Nach einer kontroversen Debatte hätten die Mitglieder der Parlamentarischen Versammlung des Europarates mehrheitlich einem Änderungsantrag zugestimmt, „der das mit der Entschließung ursprünglich angestrebte Ziel zunichte macht und ins Positive wendet“, so die Ärztin weiter. Das Votum der Delegierten sei ein „Sieg der Vernunft über eine die Freiheit missachtende Ideologie“, so Kaminski.

„Die Mitglieder der Parlamentarischen Versammlung des Europarates haben verstanden, dass es den massiven Protesten im Vorfeld der Abstimmung um den Erhalt des Grundrechtes auf Gewissensfreiheit ging“, betonte die ALfA-Bundesvorsitzende. In pluralen Gesellschaften, die über eine Vielzahl unterschiedlicher Anbieter medizinischer Leistungen verfügten, gebe es keinerlei Anlass Einrichtungen zu zwingen, alle gesetzlich erlaubten Leistungen auch anbieten und durchführen zu müssen. „Wer medizinische Leistungen wünscht, die etwa Christen aus Gewissengründen ablehnen müssen, hat heute viele Möglichkeiten, diese auch zu erhalten“, so Kaminski.
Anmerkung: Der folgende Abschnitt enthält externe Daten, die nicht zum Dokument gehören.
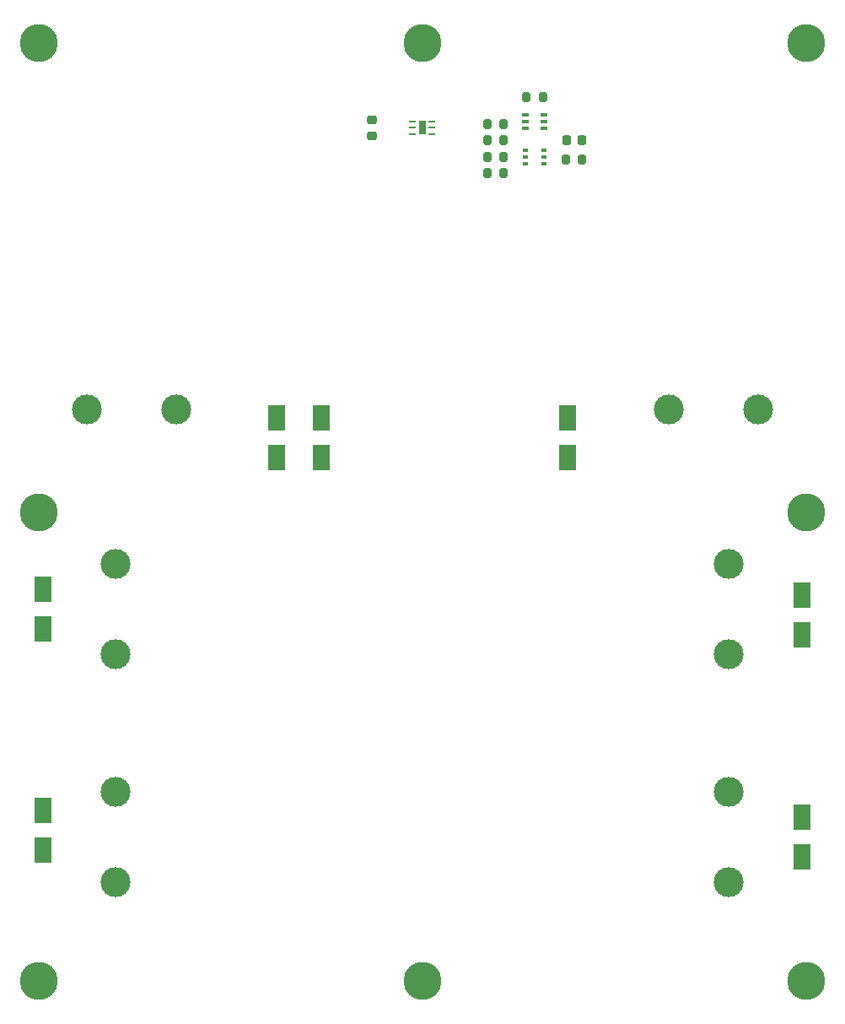
<source format=gts>
%TF.GenerationSoftware,KiCad,Pcbnew,(6.0.5)*%
%TF.CreationDate,2022-07-09T16:24:38-07:00*%
%TF.ProjectId,solar-panel-side-X-minus,736f6c61-722d-4706-916e-656c2d736964,rev?*%
%TF.SameCoordinates,Original*%
%TF.FileFunction,Soldermask,Top*%
%TF.FilePolarity,Negative*%
%FSLAX46Y46*%
G04 Gerber Fmt 4.6, Leading zero omitted, Abs format (unit mm)*
G04 Created by KiCad (PCBNEW (6.0.5)) date 2022-07-09 16:24:38*
%MOMM*%
%LPD*%
G01*
G04 APERTURE LIST*
G04 Aperture macros list*
%AMRoundRect*
0 Rectangle with rounded corners*
0 $1 Rounding radius*
0 $2 $3 $4 $5 $6 $7 $8 $9 X,Y pos of 4 corners*
0 Add a 4 corners polygon primitive as box body*
4,1,4,$2,$3,$4,$5,$6,$7,$8,$9,$2,$3,0*
0 Add four circle primitives for the rounded corners*
1,1,$1+$1,$2,$3*
1,1,$1+$1,$4,$5*
1,1,$1+$1,$6,$7*
1,1,$1+$1,$8,$9*
0 Add four rect primitives between the rounded corners*
20,1,$1+$1,$2,$3,$4,$5,0*
20,1,$1+$1,$4,$5,$6,$7,0*
20,1,$1+$1,$6,$7,$8,$9,0*
20,1,$1+$1,$8,$9,$2,$3,0*%
G04 Aperture macros list end*
%ADD10R,1.700000X2.500000*%
%ADD11C,3.000000*%
%ADD12RoundRect,0.225000X-0.250000X0.225000X-0.250000X-0.225000X0.250000X-0.225000X0.250000X0.225000X0*%
%ADD13R,0.740000X0.270000*%
%ADD14R,0.650000X1.350000*%
%ADD15C,2.600000*%
%ADD16C,3.800000*%
%ADD17RoundRect,0.225000X-0.225000X-0.250000X0.225000X-0.250000X0.225000X0.250000X-0.225000X0.250000X0*%
%ADD18R,0.650000X0.400000*%
%ADD19R,0.600000X0.400000*%
%ADD20RoundRect,0.200000X-0.200000X-0.275000X0.200000X-0.275000X0.200000X0.275000X-0.200000X0.275000X0*%
%ADD21RoundRect,0.200000X0.200000X0.275000X-0.200000X0.275000X-0.200000X-0.275000X0.200000X-0.275000X0*%
G04 APERTURE END LIST*
D10*
X140970000Y-83725000D03*
X140970000Y-87725000D03*
X165735000Y-87725000D03*
X165735000Y-83725000D03*
X189230000Y-101505000D03*
X189230000Y-105505000D03*
X189230000Y-123730000D03*
X189230000Y-127730000D03*
X113030000Y-127095000D03*
X113030000Y-123095000D03*
X113030000Y-104870000D03*
X113030000Y-100870000D03*
X136525000Y-87725000D03*
X136525000Y-83725000D03*
D11*
X126420000Y-82850000D03*
X117420000Y-82850000D03*
X184840000Y-82850000D03*
X175840000Y-82850000D03*
X181910000Y-98370000D03*
X181910000Y-107370000D03*
X181910000Y-121230000D03*
X181910000Y-130230000D03*
X120350000Y-130230000D03*
X120350000Y-121230000D03*
X120350000Y-107370000D03*
X120350000Y-98370000D03*
D12*
X146050000Y-53835000D03*
X146050000Y-55385000D03*
D13*
X150135000Y-53960000D03*
X150135000Y-54610000D03*
X150135000Y-55260000D03*
X152125000Y-55260000D03*
X152125000Y-54610000D03*
X152125000Y-53960000D03*
D14*
X151130000Y-54610000D03*
D15*
X189660000Y-46150000D03*
D16*
X189660000Y-46150000D03*
D15*
X151160000Y-46150000D03*
D16*
X151160000Y-46150000D03*
X112660000Y-46150000D03*
D15*
X112660000Y-46150000D03*
X112660000Y-93150000D03*
D16*
X112660000Y-93150000D03*
D15*
X112660000Y-140150000D03*
D16*
X112660000Y-140150000D03*
X151160000Y-140150000D03*
D15*
X151160000Y-140150000D03*
X189660000Y-140150000D03*
D16*
X189660000Y-140150000D03*
X189660000Y-93150000D03*
D15*
X189660000Y-93150000D03*
D17*
X165595000Y-55880000D03*
X167145000Y-55880000D03*
D18*
X161483000Y-53325000D03*
X161483000Y-53975000D03*
X161483000Y-54625000D03*
X163383000Y-54625000D03*
X163383000Y-53975000D03*
X163383000Y-53325000D03*
D19*
X161483000Y-56881000D03*
X161483000Y-57531000D03*
X161483000Y-58181000D03*
X163383000Y-58181000D03*
X163383000Y-57531000D03*
X163383000Y-56881000D03*
D20*
X157671000Y-55880000D03*
X159321000Y-55880000D03*
X157671000Y-59182000D03*
X159321000Y-59182000D03*
D21*
X159321000Y-54229000D03*
X157671000Y-54229000D03*
D20*
X157671000Y-57531000D03*
X159321000Y-57531000D03*
D21*
X167195000Y-57785000D03*
X165545000Y-57785000D03*
X163258000Y-51562000D03*
X161608000Y-51562000D03*
M02*

</source>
„Mit ihrem Votum haben sich die Delegierten geweigert, jenen die Hand zu reichen, die eine uniforme Gesellschaft anstreben und aus ideologischen Gründen die Freiheit der Gewissen einschränken oder gar abschaffen wollen. Das war ein guter Tag für Europa. Und ein guter Tag für die Freiheit“, resümierte Kaminski abschließend.